By Aisha Tamba
Information Minister Ebrima Sillah was full of praise for the National Strategy for the Development of Statistics (NSDS) programme.
“It informs us of data availability and paucity during the period and allows for adjustment when necessary, for example, if an unplanned government project or programme is introduced which is not captured in any development programme,” he said at a launching of the second-generation of the NSDS-II 2018-2019 in The Gambia.
NSDS was formulated to enable The Gambia build a reliable statistical system that produces the data necessary to design, implement and monitor national development policies and programmes.
Minister Sillah explained that the NSDS is a multi-year statistical development programme which outlines all the key activities to be implemented by the National Statistical System (NSS).
He said the idea is to plan activities of the NSS efficiently. He said this will help coordinate work between producers of official statistics.
He said the programme legitimatises data collection from respondents and formalise administrative data provision
“In the case of The Gambia, the NSDS II was developed in line with the NDP 2018-2021 and therefore it is in place to provide most of the needed data for its assessment,” he said.
He said statistics are very critical for evidence-based decision-making and should therefore be aligned with national and international development agendas.
“The Gambia has the Vision 2020 framework which has been the basis for the Poverty Reduction Strategy Paper (PRSP) programme which were later followed by the Programme for Accelerated Growth and Employment (Page) covering the period 2012-2015, and now the National Development Plan for the period 2018-2021.
“Data generated through NSDS II will provide reliable assessments of key economic and social strategies at the national and sectoral levels and also cover all aspects of development including measures of economic output and those of the well-being of the citizens/individuals of the society.

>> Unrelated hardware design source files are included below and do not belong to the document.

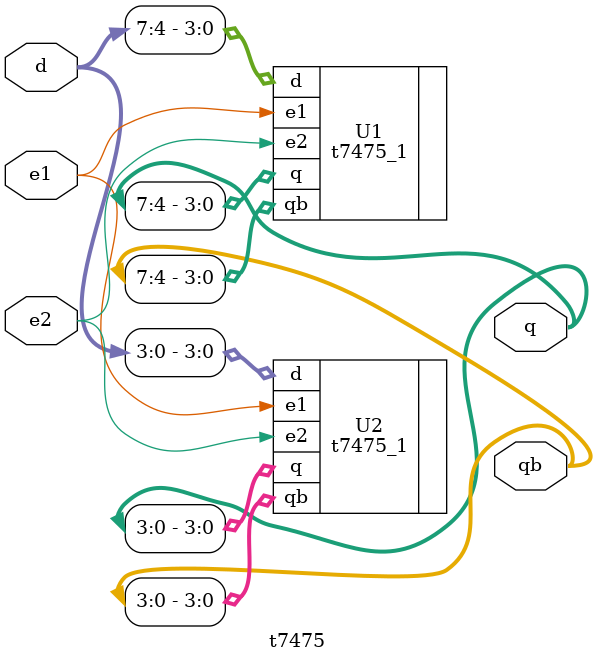
<source format=v>
module t7475(d, e1, e2, q, qb);
input [7:0] d;
input e1, e2;
output [7:0] q, qb;

t7475_1 U1 (.d(d[7:4]),.e1(e1),.e2(e2),.q(q[7:4]),.qb(qb[7:4]));
t7475_1 U2 (.d(d[3:0]),.e1(e1),.e2(e2),.q(q[3:0]),.qb(qb[3:0]));

endmodule
</source>
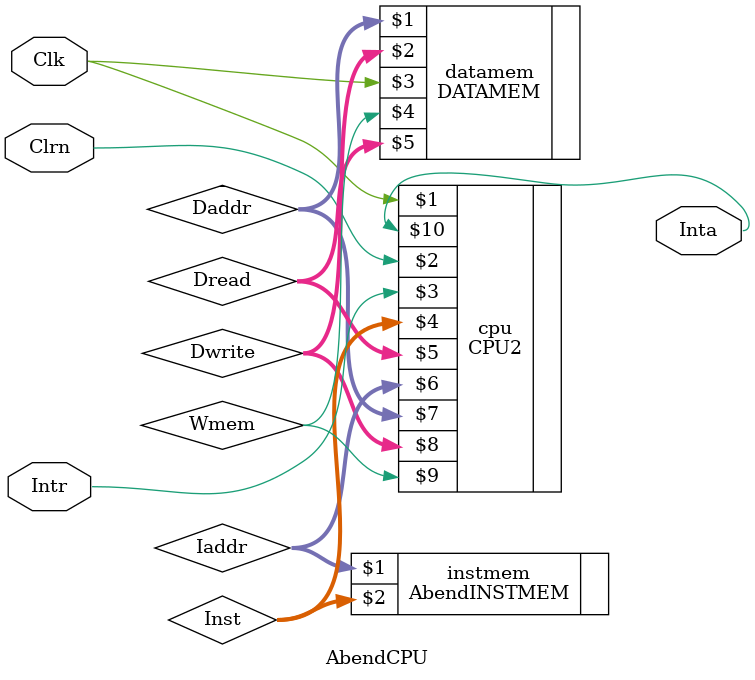
<source format=v>
`timescale 1ns / 1ps


module AbendCPU(
    input Clk,
    input Clrn ,
    input Intr,
    output Inta
);
    wire[31:0] Inst;
    wire[31:0] Dread;
    wire[31:0] Iaddr;
    wire[31:0] Daddr;
    wire[31:0] Dwrite;
    wire Wmem;
    
    CPU2 cpu(Clk,Clrn,Intr,Inst,Dread,Iaddr,Daddr,Dwrite,Wmem,Inta);
    AbendINSTMEM instmem(Iaddr,Inst);
    DATAMEM datamem(Daddr,Dwrite,Clk,Wmem,Dread);

endmodule
</source>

“Policy formulation and critical decision-making also require good and timely statistics.
Similarly, adequate statistics are needed to measure the efficiency of service delivery and the determination of resources in an efficient manner,” he explained.
He revealed that the full implementation of the NSDS II was estimated to have cost US$29,291,000.
He called on the relevant government sectors, development partners, the private sector, civil society organisations and all other partners to support the implementation process.
“Statistics is a public good and therefore should be everyone’s business to ensure that timely quality data are produced and disseminated,” he concluded.